Second, moving from the set of “don’t see” variants to “don’t see” genotypes, we model what sample size it would take to find homozygous or compound heterozygous “knockout” humans — people with both copies of a gene inactivated — across human genes. In short, we find that we are not yet anywhere near the sample size where we would expect to find human “knockouts” for a short gene like PRNP, or indeed, for most genes in the human genome. And getting to the sample size where you expect to find a homozygous genotype is one thing; getting to the sample size where the absence of said genotype becomes suspicious is yet a higher bar. In other words, to sequence people and say “we didn’t find homozygous knockouts, therefore that genotype is lethal” is very difficult indeed. For many genes, loss-of-function variants are so rare to begin with that there aren’t enough humans on Earth for us to ever make such a conclusion. At least based on populations with random mating, that is. In people with long stretches of autozygosity — chunks of a chromosome inherited from the same recent ancestor — homozygous genotypes are much more likely, and in such cohorts we may be only a 30-fold increase in sample size away from seeing homozygous loss-of-function genotypes for most genes, as opposed to 1,000-fold.

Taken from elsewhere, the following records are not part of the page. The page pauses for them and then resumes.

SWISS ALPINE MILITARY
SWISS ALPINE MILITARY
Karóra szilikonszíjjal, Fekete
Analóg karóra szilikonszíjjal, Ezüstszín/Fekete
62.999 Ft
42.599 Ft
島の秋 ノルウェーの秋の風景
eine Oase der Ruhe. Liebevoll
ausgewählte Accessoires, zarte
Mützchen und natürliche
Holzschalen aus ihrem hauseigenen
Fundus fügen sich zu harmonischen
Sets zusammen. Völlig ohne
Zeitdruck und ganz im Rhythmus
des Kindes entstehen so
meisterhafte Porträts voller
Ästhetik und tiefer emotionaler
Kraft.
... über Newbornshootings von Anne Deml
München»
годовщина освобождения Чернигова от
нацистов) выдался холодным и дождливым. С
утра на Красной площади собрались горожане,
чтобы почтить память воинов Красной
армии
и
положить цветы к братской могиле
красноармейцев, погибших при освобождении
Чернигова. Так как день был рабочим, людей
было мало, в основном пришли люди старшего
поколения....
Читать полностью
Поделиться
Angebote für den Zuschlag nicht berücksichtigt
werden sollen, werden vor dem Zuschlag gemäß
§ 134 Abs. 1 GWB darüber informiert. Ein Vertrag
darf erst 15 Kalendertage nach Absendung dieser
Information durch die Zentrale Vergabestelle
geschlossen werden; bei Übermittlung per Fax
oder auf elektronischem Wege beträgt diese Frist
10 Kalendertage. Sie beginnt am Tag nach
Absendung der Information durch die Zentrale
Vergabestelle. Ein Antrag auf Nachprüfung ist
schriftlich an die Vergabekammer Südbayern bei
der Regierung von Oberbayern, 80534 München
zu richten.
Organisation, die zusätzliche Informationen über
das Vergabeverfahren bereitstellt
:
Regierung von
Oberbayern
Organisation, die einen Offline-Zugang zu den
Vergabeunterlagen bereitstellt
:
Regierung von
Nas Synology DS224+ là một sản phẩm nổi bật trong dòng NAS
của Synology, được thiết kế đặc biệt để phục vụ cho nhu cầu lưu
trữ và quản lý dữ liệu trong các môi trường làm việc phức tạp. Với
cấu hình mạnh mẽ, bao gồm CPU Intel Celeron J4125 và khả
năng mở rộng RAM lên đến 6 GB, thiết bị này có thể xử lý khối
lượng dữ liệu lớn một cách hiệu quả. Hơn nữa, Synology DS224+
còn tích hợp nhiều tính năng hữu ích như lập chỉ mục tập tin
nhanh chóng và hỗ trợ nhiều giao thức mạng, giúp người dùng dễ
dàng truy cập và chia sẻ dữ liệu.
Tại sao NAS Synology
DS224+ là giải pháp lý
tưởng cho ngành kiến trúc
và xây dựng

Third, we show that correctly interpreting that which you “don’t see” sometimes requires deeply curating and correcting for gene-specific biology. For instance, after we account for truncating variants occurring late in PRNP that cause a pathological gain-of-function, we find that PRNP is all the way at the unconstrained end of the spectrum. Compared to virtually any other human gene you could imagine targeting with a drug, we see no evidence that nature dislikes it when people have one copy of PRNP inactivated. Granted, based on the first conclusion above, that constrained genes can be good drug targets, I’d say we should target PRNP even if it were constrained — but the fact that heterozygous loss-of-function seems tolerated gives us an added level of comfort that targeting this gene should be safe. Of course, this isn’t a reason to be cavalier: just like any other novel molecule, PRNP-lowering drugs will have to go through rigorous safety assessments beginning in a small, carefully monitored Phase I trial cohort.

For me personally, the most important take-home here has been how lucky we are to have such a good drug target. But looking genome-wide, at drug targets writ large, I hope the paper provides some useful context for how to discover drugs in light of genomic data — of both the see and don’t-see varieties.